12. Supreme Court, in Economic Transport Organisation, Delhi supra so summarized the principles relating to subrogation as follows:

(i) Equitable right of subrogation arises when the insurer settles the claim of the assured, for the entire loss. When there is an equitable subrogation in favour of the insurer, the insurer is allowed to stand in the shoes of the assured and enforce the rights of the assured against the wrongdoer.

(ii) Subrogation does not terminate nor puts an end to the right of the assured to sue the wrong-doer and recover the damages for the loss. Subrogation only entitles the insurer to receive back the amount paid to the assured, in terms of the principles of subrogation.

(iii) Where the assured executes a Letter of Subrogation, reducing the terms of subrogation, the rights of the insurer vis- -vis the assured will be governed by the terms of the Letter of Subrogation.

(iv) A subrogation enables the insurer to exercise the rights of the assured against third parties in the name of the assured. Consequently, any plaint, complaint or petition for recovery of compensation can be filed in the name of the assured, or by the assured represented by the insurer as subrogee-cum-attorney, or by the assured and the insurer as co-plaintiffs or co-complainants.

(v) Where the assured executed a subrogation-cum-assignment in favour of the insurer (as contrasted from a subrogation), the assured is left with no right or interest. Consequently, the assured will no longer be entitled to sue the wrongdoer on its own account and for its own benefit. But as the instrument is a subrogation-cum-assignment, and not a mere assignment, the insurer has the choice of suing in its own name, or in the name of the assured, if the instrument so provides. The insured becomes entitled to the entire amount recovered from the wrongdoer, that is, not only the amount that the insured had paid to the assured, but also any amount received in excess of what was paid by it to the assured, if the instrument so provides.

Applying the aforesaid law, the arguments of counsel for appellant/defendant of the respondents/ plaintiff having not proved LoS, the respondent No.1/plaintiff being not entitled to sue in its own name, no power of attorney on behalf of respondent No.2/plaintiff to institute the suit having been proved, no witness of respondent No.2/plaintiff having been examined, are of no avail.

13. This Court, in National Insurance Co. Ltd. Vs. Mukesh Tempo Service (Carrier) MANU/DE/3196/2010 held (i) that there is no particular form of notice prescribed in the Carriers Act, 1865 and it is sufficient if carrier is informed about the loss of the goods; (ii) that Section 3 of the Act where the liability of carrier is limited, applies only to carriage of goods specified in Schedule to the Act (it is not the plea of the appellant/defendant here that the goods were scheduled goods); (iii) that as per law laid down in Patel Roadways Limited Vs.
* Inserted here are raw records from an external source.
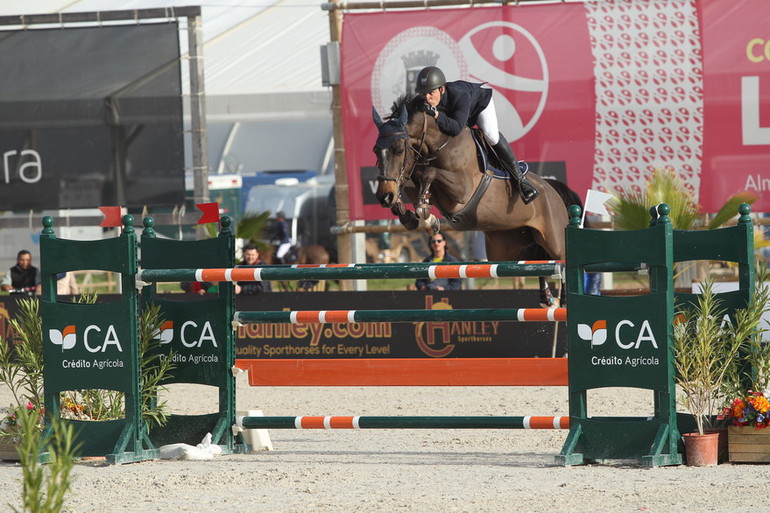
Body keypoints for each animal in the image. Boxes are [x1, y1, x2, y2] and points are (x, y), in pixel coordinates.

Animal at [372, 94, 576, 306]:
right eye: (376, 150)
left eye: (398, 150)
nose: (383, 197)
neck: (439, 144)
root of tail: (552, 189)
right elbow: (412, 183)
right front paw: (412, 216)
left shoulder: (461, 191)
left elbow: (429, 173)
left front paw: (426, 215)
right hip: (508, 245)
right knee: (537, 261)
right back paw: (547, 297)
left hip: (553, 239)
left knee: (559, 259)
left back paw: (563, 300)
Birla Yomana Ltd. AIR 2000 SC 1461 the liability of a carrier is absolute and referring to Section 9 of the Act it was held that it is not necessary for the plaintiff to establish negligence; (iv) reliance was placed on South Eastern Carriers (P) Ltd. Vs. Oriental FandG Insurance Co. Ltd. MANU/KE/0653/2003 where it was held that a carrier is answerable for the loss even when not caused by negligence or for want of care on its part; (v) that the Insurance Co. is competent to sue in the name of insured also; (vi) that notwithstanding the impersonal nature of testimony of witnesses of Insurance Co. and discrepancy in documents, their genuineness is established from the consignor of the carrier having not preferred any claim against the carrier for recovery of compensation for the loss of the goods. To the same effect is the another recent judgment of this Court in Road Transport Corporation Pvt. Ltd. Vs. National Insurance Co. Ltd. MANU/DE/6854/2011 where qua objection of authority to sue having not been proved, relying on United Bank of India Vs. Naresh Kumar supra it was held that once a company such as a banking company or even an insurance company has pursued a suit to the hilt, the suit cannot be thrown out on technicalities.
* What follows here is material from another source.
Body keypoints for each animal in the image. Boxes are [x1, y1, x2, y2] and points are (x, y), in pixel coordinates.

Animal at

14. Reference in this regard may also be made to (a) New India Assurance Co. Ltd. Vs. Okay Transport Corporation MANU/KE/0268/1990 where a Division Bench of Kerala High Court held that when all the parties including the party entitled to recover damages are before the Court, the Court would be reluctant to take a hypertechnical view and dismiss the suit only because insured is made a defendant instead of being made a co-plaintiff along with insurer; and, (b) United India Insurance Company Ltd. Vs. Muthulakshmi, Radhakrishnan and Star Match Factory MANU/TN/0031/2003 (and SLP(C) No.20140/2003 whereagainst was dismissed on 6th December, 2004) where a Division Bench of Madras High Court held that the Court has power to mould and grant necessary reliefs to the parties, when all parties who are interested in the suit are before the Court.

15. The paragraphs of Economic Transport Organization, Delhi supra on which counsel for appellant/defendant placed reliance, are in the context of maintainability of a complaint by the insured before the consumer fora and of no relevance to a suit.

16. I may record that the Carriers Act, 1865 during the pendency of this appeal was repealed by the Carriage By Road Act, 2007 but the same is of no significance to the issues for adjudication therein.

17. Qua territorial jurisdiction also, in the light of registered office of appellant/defendant being admittedly within the jurisdiction of this Court, no error is found in conclusion drawn by learned ADJ.

18. There is thus no merit in the appeal; dismissed with costs throughout. Decree sheet be prepared.